Common sense is always your #1 form of protection. With that, you can protect yourself without any software or additional hardware forever. (We have not hit the point that users are that smart though). It’s sad that most people with any level of IT knowledge are also too stupid to know how to protect themselves and on top of that claim they know everything or have the ultimate solution over every one elses.

A chicken passeth by says:

Where do u find such pop-ups as these? Only place i could guess is all those porn sites ppl enjoy looking at…. I havent run into any of these horrible pop-ups for a long time…

I, too, thought that these idiots would stay at the questionable sites. But I found out I was wrong 2 days ago.

Google ErrorSafe and see which forums are complaining. Apparently an advertiser sneaked this POS into one of their Ads in the rotation. When that ad displayed: BOOM, popup heaven and a hell lot of angry ImageShack, LiveJournal and WoW Forum users.

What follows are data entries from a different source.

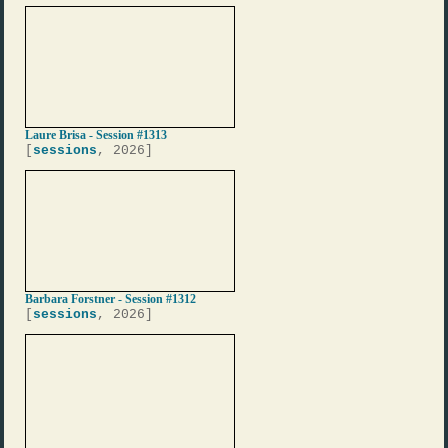
Laure Brisa - Session #1313
[
sessions
, 2026]
Barbara Forstner - Session #1312
[
sessions
, 2026]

Sure, the ad has been removed, but for some users the damage is already done.

I caught ErrorSafe last week and had a hell of a time removing it. Guess where I found it? Imageshack. Of all places. Unless a site isn’t ad-supported, you WILL be in danger even if the site IS legit.

Tread carefully!

A chicken passeth by says:

but if you don’t know how to remove adware without simply reformatting, maybe it’s time to leave the computer alone until you have a clue as to what you’re doing with it.

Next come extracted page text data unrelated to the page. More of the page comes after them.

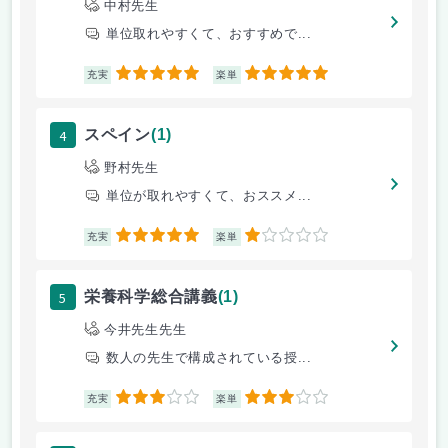
中村先生
単位取れやすくて、おすすめで...
5
5
充実
楽単
4
スペイン
(1)
野村先生
単位が取れやすくて、おススメ...
5
1
充実
楽単
5
栄養科学総合講義
(1)
今井先生先生
数人の先生で構成されている授...
3
3
充実
楽単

I think that’s an unfair accusation, especially after having to deal with an Apropos infection that F***’d up a Norton Antivirus install so bad that it will never run properly ever again (BSODs with IRQL_NOT_LESS_THAN on system start unless running in safe mode), even with all the spyware code gone, even after a reinstall, even after a wipe with SymNRT.

I stopped short of reinstalling only because the boss didn’t want to go through the trouble of reinstalling everything on his family laptop. I gave him AVG in the end, but the point is some issues simply require reinstalling no matter how you look at it.

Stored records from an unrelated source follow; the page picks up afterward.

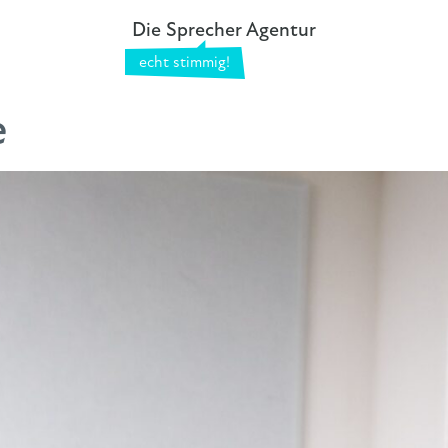
Die Sprecher Agentur
e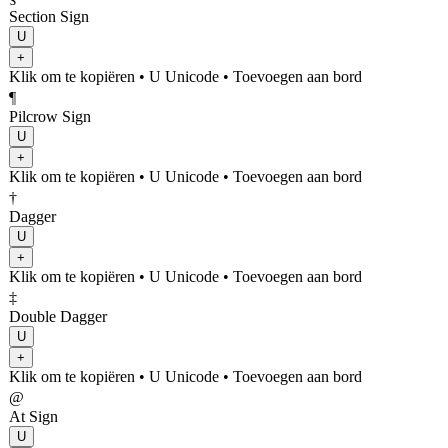
Section Sign
U
+
Klik om te kopiëren
• U
Unicode
•
Toevoegen aan bord
¶
Pilcrow Sign
U
+
Klik om te kopiëren
• U
Unicode
•
Toevoegen aan bord
†
Dagger
U
+
Klik om te kopiëren
• U
Unicode
•
Toevoegen aan bord
‡
Double Dagger
U
+
Klik om te kopiëren
• U
Unicode
•
Toevoegen aan bord
@
At Sign
U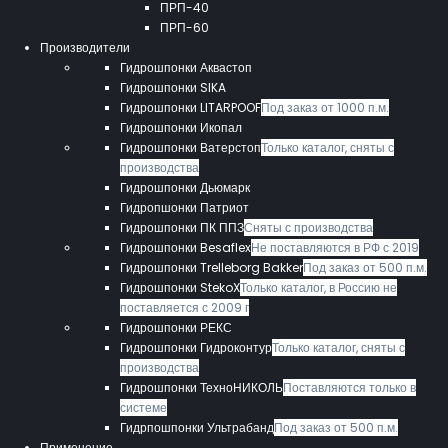
ПРП-40
ПРП-60
Производители
Гидрошпонки Аквастоп
Гидрошпонки SIKA
Гидрошпонки LITARPOOF
Под заказ от 1000 п.м.
Гидрошпонки Икопал
Гидрошпонки Ватерстоп
Только каталог, сняты с
производства
Гидрошпонки Дьюмарк
Гидропшонки Патриот
Гидрошпонки ПК ППЗ
Сняты с производства
Гидрошпонки Besaflex
Не поставляются в РФ с 2019
Гидрошпонки Trelleborg Bakker
Под заказ от 500 п.м.
Гидрошпонки StekoX
Только каталог, в Россию не
поставляется с 2009 г
Гидрошпонки РЕКС
Гидрошпонки Гидроконтур
Только каталог, сняты с
производства
Гидрошпонки ТехноНИКОЛЬ
Поставляются только в
системе
Гидрпошпонки Ультрабанд
Под заказ от 500 п.м.
Применение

I do agree with you about the license to surf thing, tho… the Boss’s son just gave me 2 straight days of unpaid overtime.

Sanguine Dream says:

Why...

aren’t ad/mal/spyware illegal? Let’s I come to your house right after you move in and introduce myself as a neighboor but when you let me I spray paint graffitti all over the inside of your house. Not only will you beat the daylights out of me but you can have me arrested too.

Just like ad/mal/spyware I acted under false pretense to trick you into letting me do what I want. So why is it that one will get me arreseted while the other won’t? Your home and your PC are both actual physical property so there’s not argument there. The government is trying regulate the internet (like tyring to ban online gambling and social websites at school) but none of the politicians say anything about ad/spy/malware.

A chicken passeth by says:

@Sanguine:

I actually asked the same question about SPAM all those years ago. Then I realised one thing.

I noted that industries used another name for SPAM. It’s called mass-mailing. According to the industry, it’s completely different from SPAM and as such is “not illegal” unlike spam. It was only much later that mass-mailing was seen as SPAM, and companies started moving away from it.

If you look at the whole spyware thing, you’ll notice that spyware quacks and waddles a lot like viruses. Here’s the truth: spyware uses virus technology to spread; in effect spyware IS a type of computer virus. It’s the industry trying to come up with a separate term to confuse people and cover their tracks.

They aren’t completely successful in severing the virus link, tho. Up to now they still haven’t decided whether a trojan is a virus (as it once was) or spyware (as some of them are now classified as).

Don’t be fooled, they’re all viruses. The ones who programmed them are just using legal loopholes, and they are continuing to use legal loopholes now… look at the way corporations are clamouring for the erosion of user privacy and locking down of their viral source code.